- Gairdner
- Coordinates: 34°12′43″S 118°56′16″E﻿ / ﻿34.2120°S 118.9378°E
- Country: Australia
- State: Western Australia
- LGA(s): Shire of Jerramungup;
- Location: 484 km (301 mi) SE of Perth; 31 km (19 mi) S of Jerramungup; 46 km (29 mi) NW of Bremer Bay;
- Established: 1960

Government
- • State electorate(s): Roe;
- • Federal division(s): O'Connor;

Area
- • Total: 975.3 km^{2} (376.6 sq mi)
- Elevation: 176 m (577 ft)

Population
- • Total(s): 105 (SAL 2021)
- Postcode: 6337
Localities around Gairdner
| Needilup | Jerramungup | Fitzgerald River NP |
| Boxwood Hill | Gairdner | Fitzgerald River NP |
| Boxwood Hill | Boxwood Hill | Bremer Bay |

= Gairdner, Western Australia =

Gairdner is a town and locality in the Shire of Jerramungup, Great Southern region of Western Australia. The town is located between Jerramungup and Boxwood Hill along the South Coast Highway, on Devil Creek, a tributary of the Bremer River.
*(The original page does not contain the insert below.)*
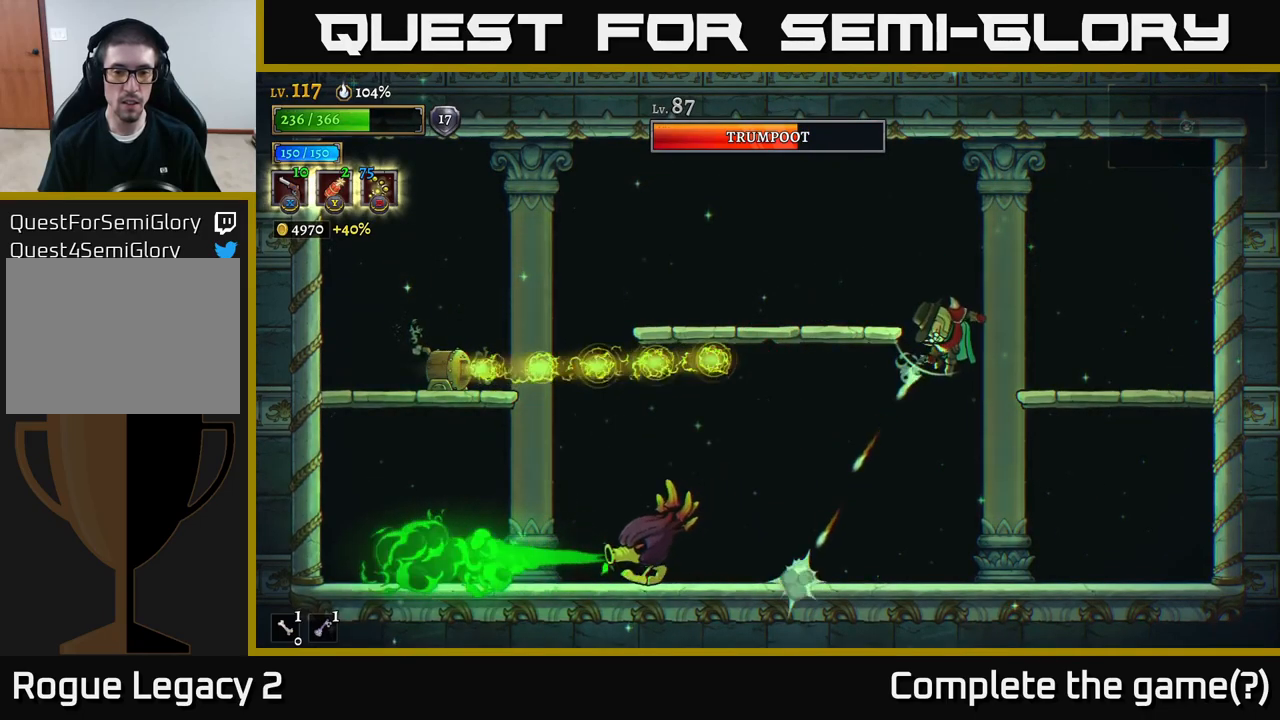
{"buttons": [], "left_stick": "left", "right_stick": "center", "events": [[17, "X", "up"], [67, "left_stick", "down-right"], [167, "left_stick", "down"], [417, "left_stick", "left"]]}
The surrounding area was opened up by the state government for settlement in the 1950s. The primary school, the first building at what was to be the Gairdner townsite, was established in 1960. Prior to 1960, students attended school at Jerramungup. The name of the townsite was approved by the Minister of Lands in 1978.
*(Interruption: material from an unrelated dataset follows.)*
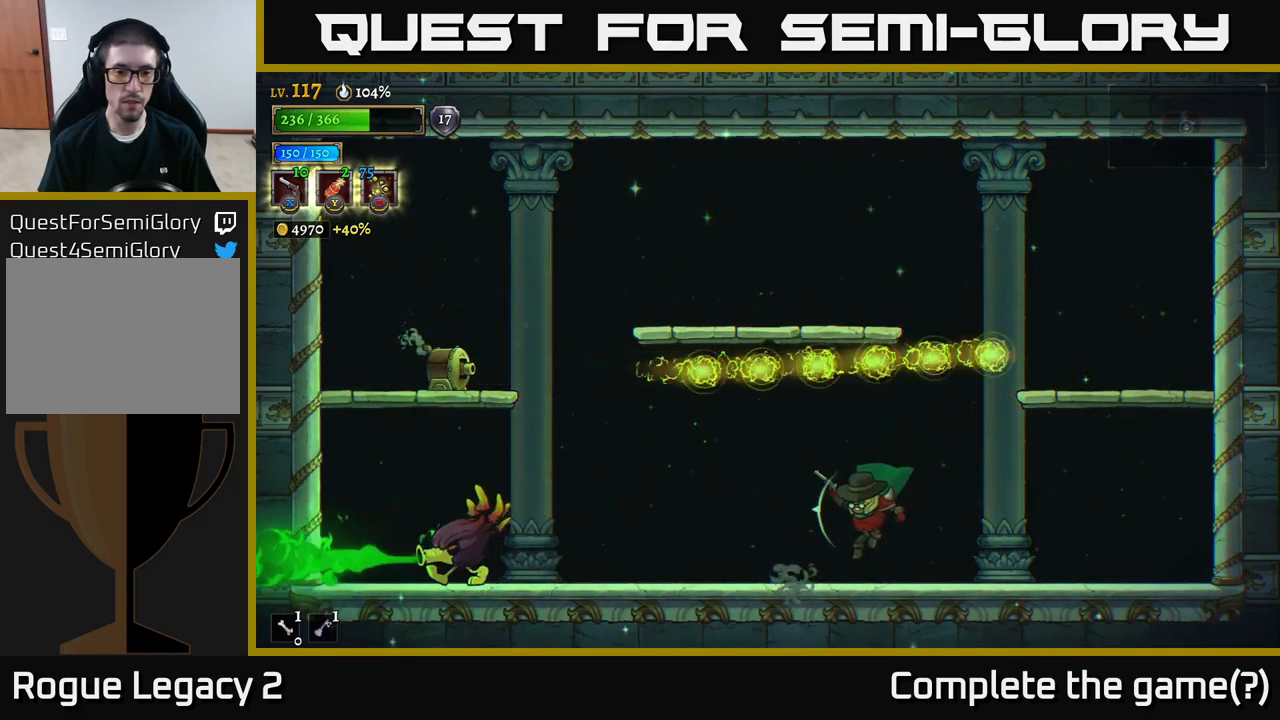
{"buttons": [], "left_stick": "left", "right_stick": "center", "events": []}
The town is named after the Gairdner River`(25 km to the east), which was named by John Septimus Roe while on an expedition in the area in 1848. He named it after Gordon Gairdner, Senior Clerk of the Australian and Eastern Departments in the Colonial Office, later Chief Clerk of the Colonial Office and Secretary and Registrar of the Most Distinguished Order of Saint Michael and Saint George. Roe also named Mount Gordon and Gordon Inlet (at the mouth of the Gairdner River) after Gairdner.

The surrounding areas produce wheat and other cereal crops. The town is a receival site for Cooperative Bulk Handling.